Street protest in Rome against admitting immigrants
Public meeting in Rome's Piazza della Rotonda against the reopening of the Identification Centers for Migrants ordered by the government (souce: dpa)
  • In 2017, the number of migrants arriving in Italy by the Mediterranean was sharply down
  • Italy’s new electoral law will loom large in determining the winner in 2018
  • Italian politicians appear to believe that there is no market for a more liberal approach

Whoever wins the next Italian election is bound to promise to get tougher on immigration. Voters are increasingly concerned about the issue, though it is far from obvious that the country is going through an “immigration crisis.” Pro-immigration advocates harp on Italy’s need to expand its labor force and shore up its social security system, but the point is hardly winning hearts and minds. A deciding factor in the upcoming elections between the left, the right and the populist Five Star Movement could be the contestants’ ability to take a credible, tough position on the issue.
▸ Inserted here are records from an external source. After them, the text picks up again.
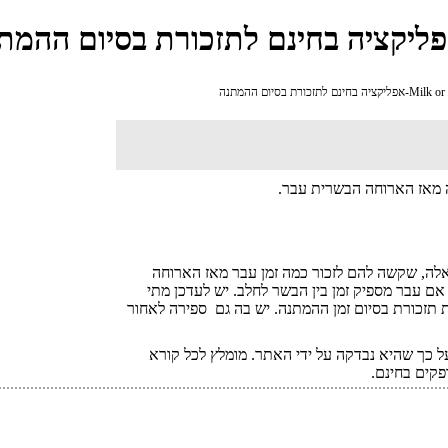
מאז הארוחה הבשרית עבר.
אלה, שקשה להם לזכור כמה זמן עבר מאז הארוחה
ם עבר מספיק זמן בין הבשר לחלב. יש לעדכן מתי
תזכורת בסיום זמן ההמתנה. יש בה גם ספירה לאחור
 כך שהיא נבדקה על ידי האתר. מומלץ לכל קורא
פקים בחינם.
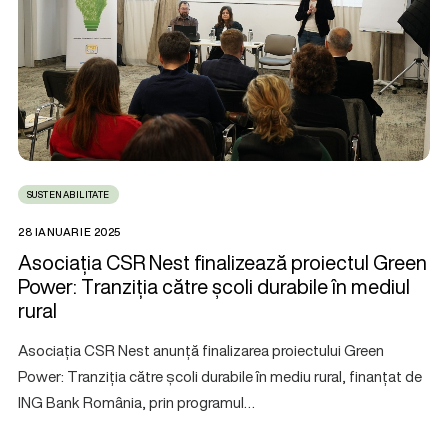
SUSTENABILITATE
28 IANUARIE 2025
Asociația CSR Nest finalizează proiectul Green
Power: Tranziția către școli durabile în mediul
rural
Asociația CSR Nest anunță finalizarea proiectului Green
Power: Tranziția către școli durabile în mediu rural, finanțat de
ING Bank România, prin programul…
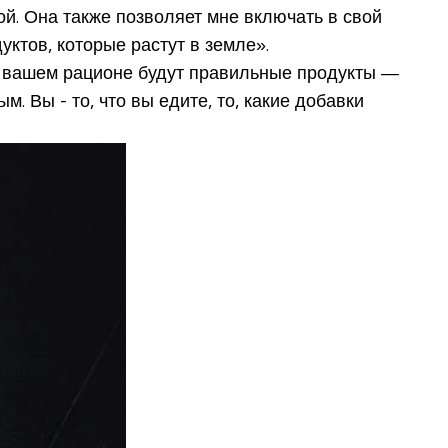
й. Она также позволяет мне включать в свой
ктов, которые растут в земле».
 в вашем рационе будут правильные продукты —
. Вы - то, что вы едите, то, какие добавки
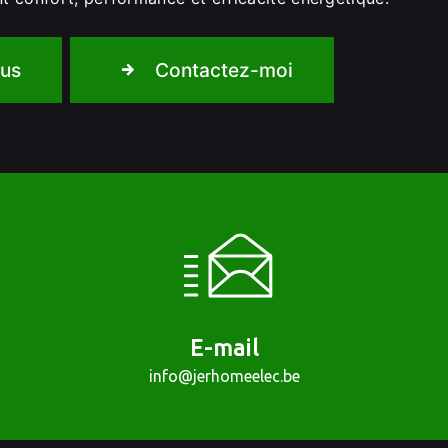
lus
Contactez-moi
E-mail
info@jerhomeelec.be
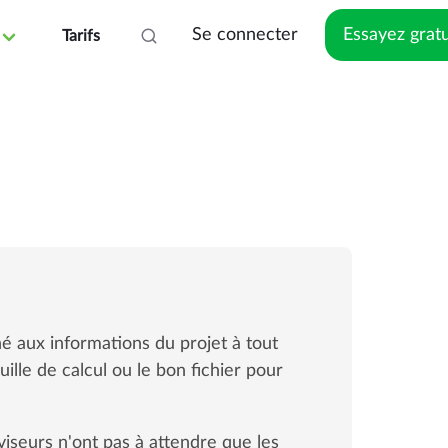
Se connecter
Essayez grat
Tarifs
é aux informations du projet à tout
ille de calcul ou le bon fichier pour
iseurs n'ont pas à attendre que les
According to a 2016 Eurobarometer analysis, immigration is perceived by 49 percent of Italians as Europe’s most significant challenge. As many as 42 percent also consider it the most important domestic issue, though more Italians (47 percent) rank unemployment at the top. Tellingly, these figures far outstrip concern about terrorism, which is rated as the most serious European issue by 23 percent of Italians and the most pressing problem domestically by only 8 percent. While fear of immigration and fear of terrorist attacks are often conflated, Italian voters seem to distinguish sharply between the two.